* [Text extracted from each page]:
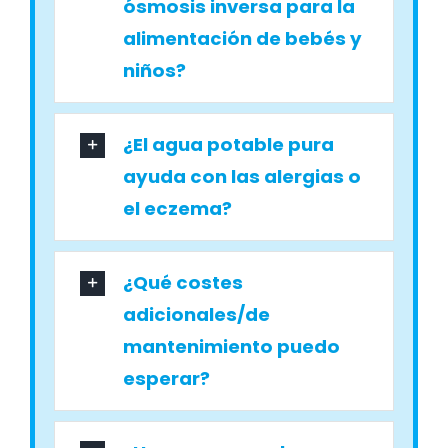
ósmosis inversa para la
alimentación de bebés y
niños?
¿El agua potable pura
ayuda con las alergias o
el eczema?
¿Qué costes
adicionales/de
mantenimiento puedo
esperar?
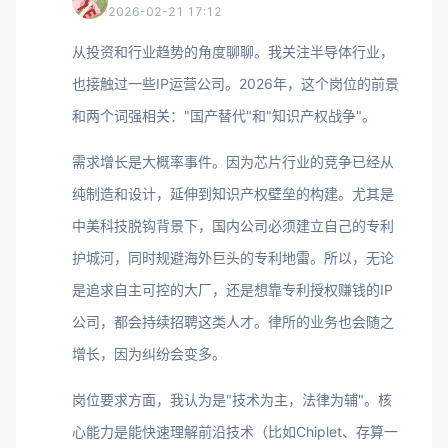
2026-02-21 17:12
从投资和行业趋势的角度聊聊。我关注半导体行业，
也接触过一些IP运营公司。2026年，这个岗位的前景
和两个词强相关："国产替代"和"知识产权战争"。
需求增长是大概率事件。因为芯片行业的竞争已经从
纯制造和设计，延伸到知识产权壁垒的构建。尤其是
中美科技脱钩背景下，国内公司必须建立自己的专利
护城河，同时规避海外巨头的专利地雷。所以，无论
是追求自主可控的大厂，还是想靠专利授权赚钱的IP
公司，都会持续招聘这类人才。律所的业务也会随之
增长，因为纠纷会变多。
岗位要求方面，我认为是"技术为主，法律为辅"。核
心能力是能快速理解前沿技术（比如Chiplet、存算一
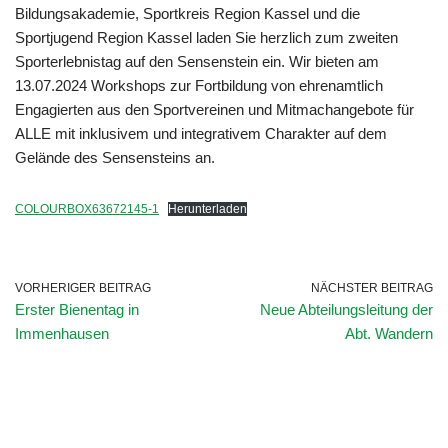
Bildungsakademie, Sportkreis Region Kassel und die
Sportjugend Region Kassel laden Sie herzlich zum zweiten
Sporterlebnistag auf den Sensenstein ein. Wir bieten am
13.07.2024 Workshops zur Fortbildung von ehrenamtlich
Engagierten aus den Sportvereinen und Mitmachangebote für
ALLE mit inklusivem und integrativem Charakter auf dem
Gelände des Sensensteins an.
COLOURBOX63672145-1
Herunterladen
VORHERIGER BEITRAG
NÄCHSTER BEITRAG
Erster Bienentag in
Neue Abteilungsleitung der
Immenhausen
Abt. Wandern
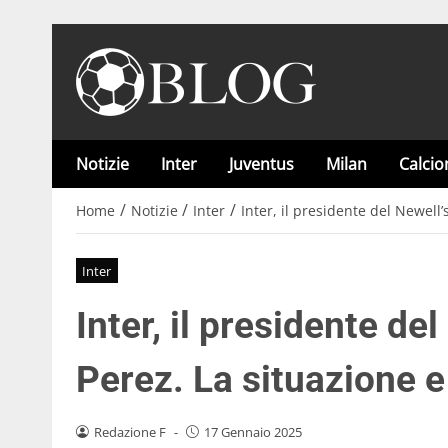
Notizie
Inter
Juventus
Milan
Calci
/
/
/
Home
Notizie
Inter
Inter, il presidente del Newell’
Inter
Inter, il presidente del
Perez. La situazione e 
Redazione F
-
17 Gennaio 2025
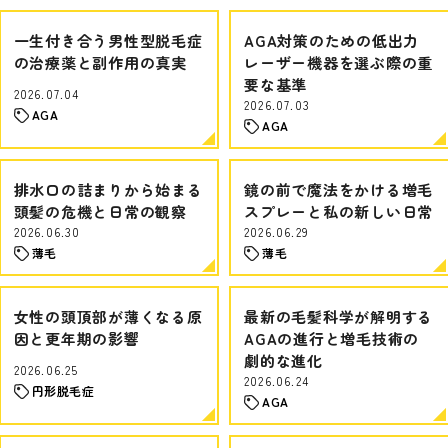
一生付き合う男性型脱毛症
AGA対策のための低出力
の治療薬と副作用の真実
レーザー機器を選ぶ際の重
要な基準
2026.07.04
2026.07.03
AGA
AGA
排水口の詰まりから始まる
鏡の前で魔法をかける増毛
頭髪の危機と日常の観察
スプレーと私の新しい日常
2026.06.30
2026.06.29
薄毛
薄毛
女性の頭頂部が薄くなる原
最新の毛髪科学が解明する
因と更年期の影響
AGAの進行と増毛技術の
劇的な進化
2026.06.25
2026.06.24
円形脱毛症
AGA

* [PROBLEM DETAILS]:
Could you give every line of text from the items as a JSON list of strings, one string per line, with blank lines left out? Leave the pictures out of the answer.

* [REPLY]:
[
  "ósmosis inversa para la",
  "alimentación de bebés y",
  "niños?",
  "¿El agua potable pura",
  "ayuda con las alergias o",
  "el eczema?",
  "¿Qué costes",
  "adicionales/de",
  "mantenimiento puedo",
  "esperar?",
  "2026-02-21 17:12",
  "从投资和行业趋势的角度聊聊。我关注半导体行业，",
  "也接触过一些IP运营公司。2026年，这个岗位的前景",
  "和两个词强相关：\"国产替代\"和\"知识产权战争\"。",
  "需求增长是大概率事件。因为芯片行业的竞争已经从",
  "纯制造和设计，延伸到知识产权壁垒的构建。尤其是",
  "中美科技脱钩背景下，国内公司必须建立自己的专利",
  "护城河，同时规避海外巨头的专利地雷。所以，无论",
  "是追求自主可控的大厂，还是想靠专利授权赚钱的IP",
  "公司，都会持续招聘这类人才。律所的业务也会随之",
  "增长，因为纠纷会变多。",
  "岗位要求方面，我认为是\"技术为主，法律为辅\"。核",
  "心能力是能快速理解前沿技术（比如Chiplet、存算一",
  "Bildungsakademie, Sportkreis Region Kassel und die",
  "Sportjugend Region Kassel laden Sie herzlich zum zweiten",
  "Sporterlebnistag auf den Sensenstein ein. Wir bieten am",
  "13.07.2024 Workshops zur Fortbildung von ehrenamtlich",
  "Engagierten aus den Sportvereinen und Mitmachangebote für",
  "ALLE mit inklusivem und integrativem Charakter auf dem",
  "Gelände des Sensensteins an.",
  "COLOURBOX63672145-1",
  "Herunterladen",
  "VORHERIGER BEITRAG",
  "NÄCHSTER BEITRAG",
  "Erster Bienentag in",
  "Neue Abteilungsleitung der",
  "Immenhausen",
  "Abt. Wandern",
  "Notizie",
  "Inter",
  "Juventus",
  "Milan",
  "Calci",
  "/",
  "/",
  "/",
  "Home",
  "Notizie",
  "Inter",
  "Inter, il presidente del Newell’",
  "Inter",
  "Inter, il presidente del",
  "Perez. La situazione e ",
  "Redazione F",
  "-",
  "17 Gennaio 2025",
  "一生付き合う男性型脱毛症",
  "AGA対策のための低出力",
  "の治療薬と副作用の真実",
  "レーザー機器を選ぶ際の重",
  "要な基準",
  "2026.07.04",
  "2026.07.03",
  "AGA",
  "AGA",
  "排水口の詰まりから始まる",
  "鏡の前で魔法をかける増毛",
  "頭髪の危機と日常の観察",
  "スプレーと私の新しい日常",
  "2026.06.30",
  "2026.06.29",
  "薄毛",
  "薄毛",
  "女性の頭頂部が薄くなる原",
  "最新の毛髪科学が解明する",
  "因と更年期の影響",
  "AGAの進行と増毛技術の",
  "劇的な進化",
  "2026.06.25",
  "2026.06.24",
  "円形脱毛症",
  "AGA"
]